Cevabı yine Seyffarth veriyordu. Almanya'da hastaneler ve yoğun bakımlar zaten yeterince dolmuştu ve devlet; bir de yılbaşı gecesi kendini yaralayan insanlarla uğraşmak istemiyordu!
HALK ÂŞIĞI 'TELEFERİK KRALI'...
İşte milli şuur, Korona'ya karşı şahlanış tam da buydu! Fedakâr ve güzide siyasetçilere bir başka örnek de kendini Avusturya halkının refahı ve geleceğine adamış Franz Hörl idi. Yaklaşan kayak sezonu öncesi turizm yasağına karşı çıkan Hörl, "Bu Avusturya'nın iç işi. Avrupa Birliği karışamaz!" diyordu. Zaten "apres-ski" (kayak sonrası) partiler yasaklanmış, pistlerde Korona için bütün önlemler alınmıştı. İyi de pandeminin ilk dalgası kayak merkezleri yüzünden patlamamış mıydı? Hörl'e göre cevap "evet"ti ama şimdi sektör tam olarak açılırsa, kalabalıklara mahal vermemek de eldeydi.
Şu durumda işi bilen biri olarak kendisine güvenmek gerekirdi zira Hörl, muhafazakâr Avusturya Halk Partisi'nin milletvekili olduğu gibi aynı zamanda meşhur Hotel Gaspingerhof'un sahibi, bölgedeki turizm derneğinin başkanı, yani namıdiğer "teleferik kralı"ydı!
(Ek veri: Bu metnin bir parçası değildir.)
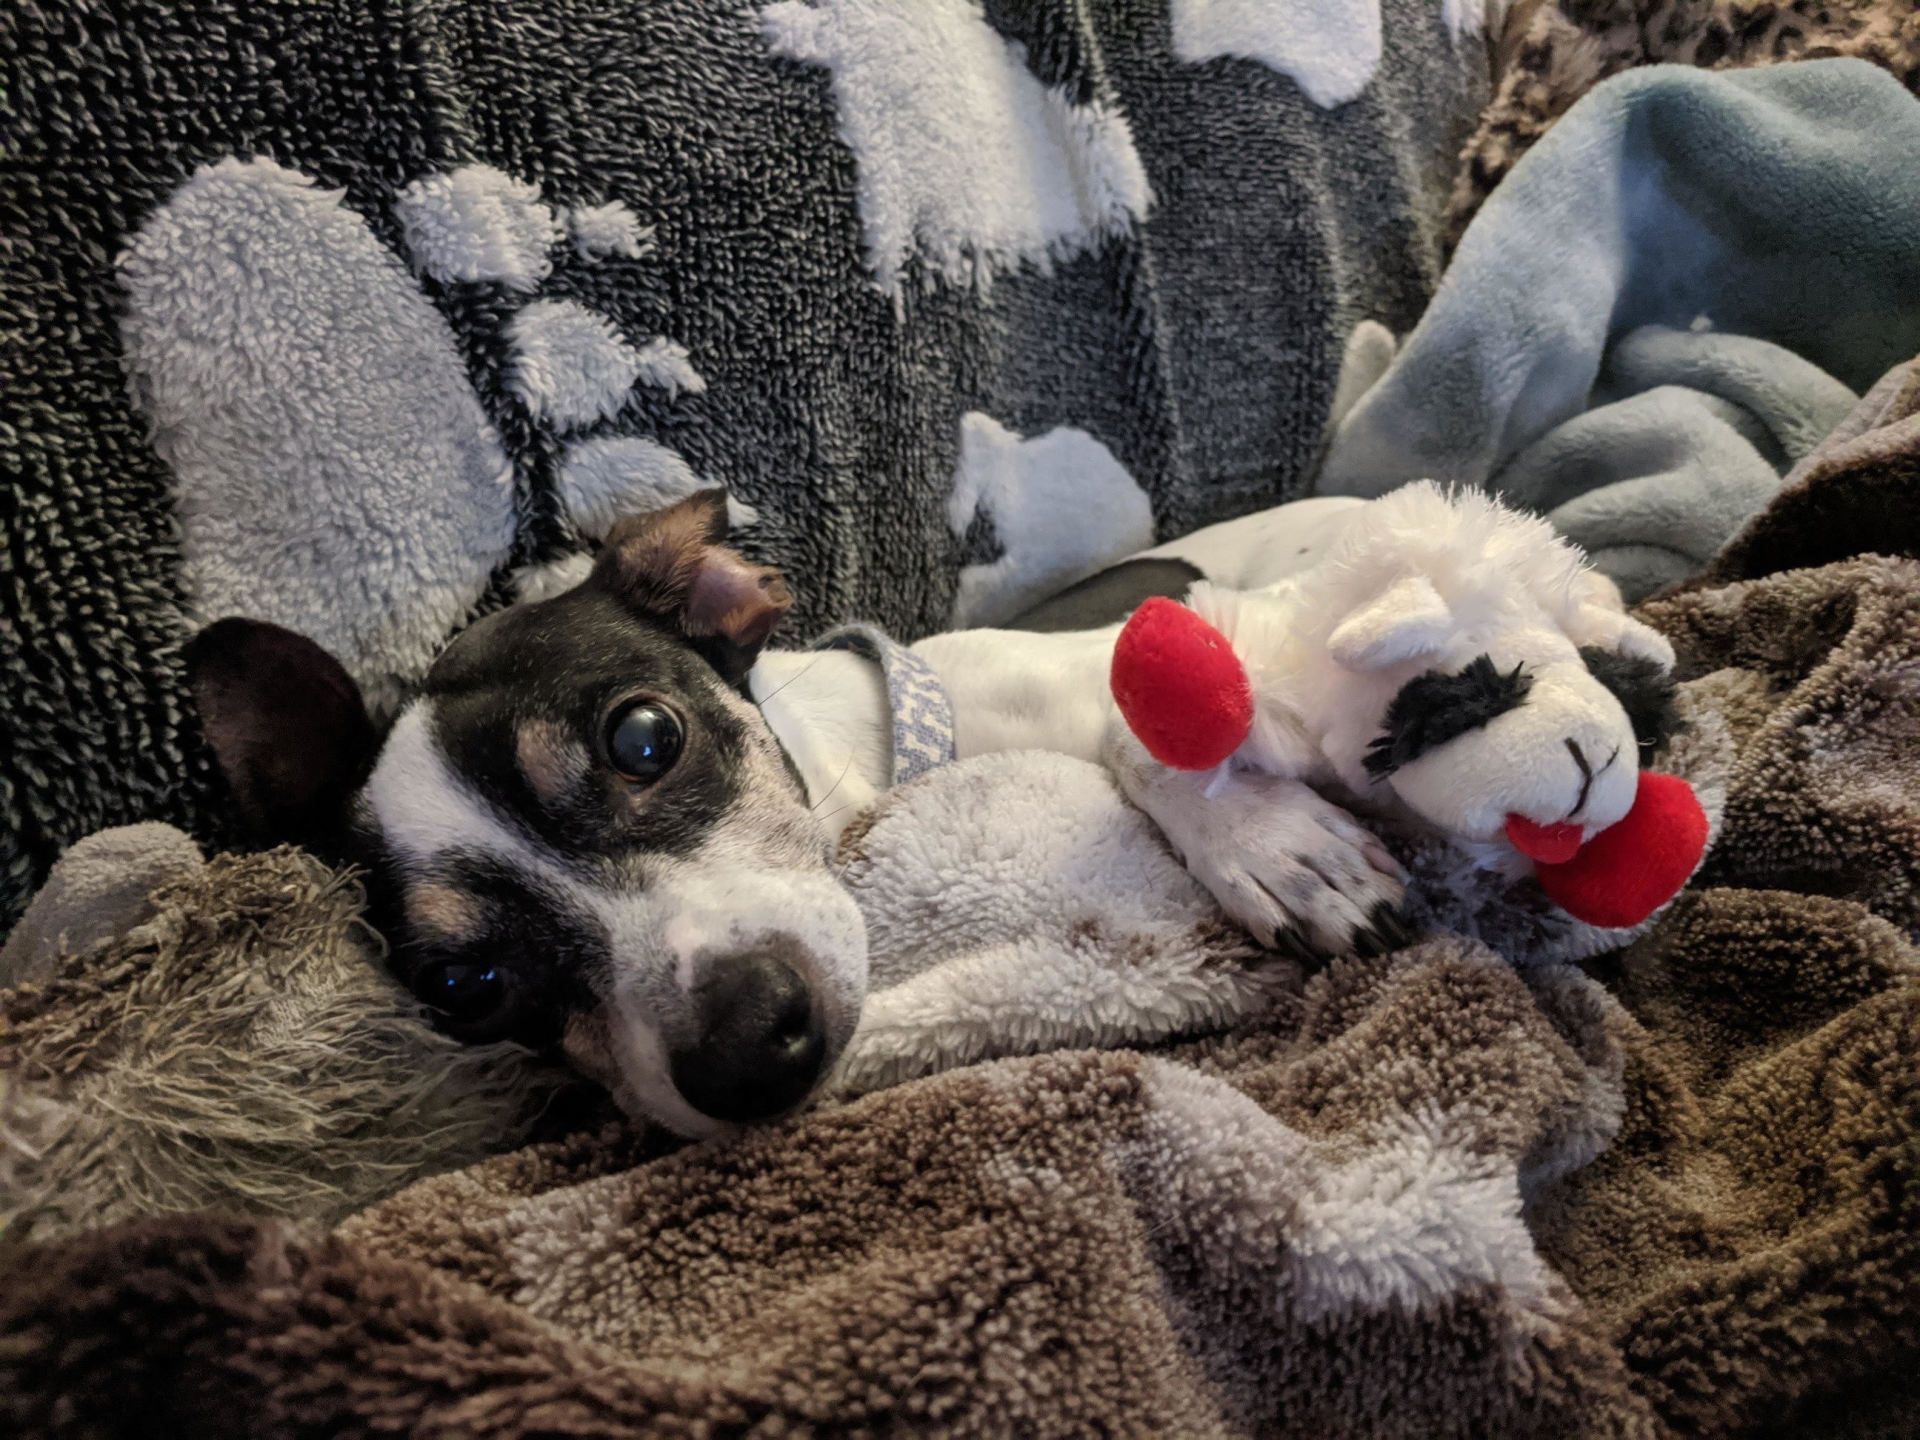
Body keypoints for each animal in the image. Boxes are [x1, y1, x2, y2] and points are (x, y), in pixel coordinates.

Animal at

KAPANMA: YA HEP, YA HİÇ!..
İşte günümüz insanı, kapılmış bahtının rüzgârına, sisli mi sisli bir 2021'e doğru ilerliyor. Kimileri yeni aşıların sorunu kökten çözeceğini umuyor, kimileri de "Ya doktorlar bile aşı yaptırmayı reddederse?.." diye düşünüyor; kobay olarak kullanılmaktan korkuyor.
Ve bir tür "orta yol" olarak "yarı kapanma"yı icat eden devletler, "hedef vaka" (!) sayısına ulaşır ulaşmaz önlemleri gevşetmeyi, "ekonomiyi rahatlatmayı" planlıyor. Rakamlar, istatistikler ve oranlar derken ölen öldüğüyle kalıyor.
Max-Planck Enstitüsü'nden fizikçi Viola Priesemann da tam olarak bu iki yüzlülüğe karşı çıkıyor. Virüsün en çok serbest zaman, iş yeri ve okullarda yayıldığını belirten Priesemann, "Ya bunları da kapatın, ya da insanları tamamen özgür bırakın!" diyor. Ve herkesi yoran, moralleri daha da bozan bu anlamsız "light kapatma"ların sonsuza dek süremeyeceğini hatırlatıyor.
Ama "Tek ekonomi, tek devlet, tek turizm, tek ticaret!" diyen siyasetçilere bilim pek de bir şey ifade etmiyor.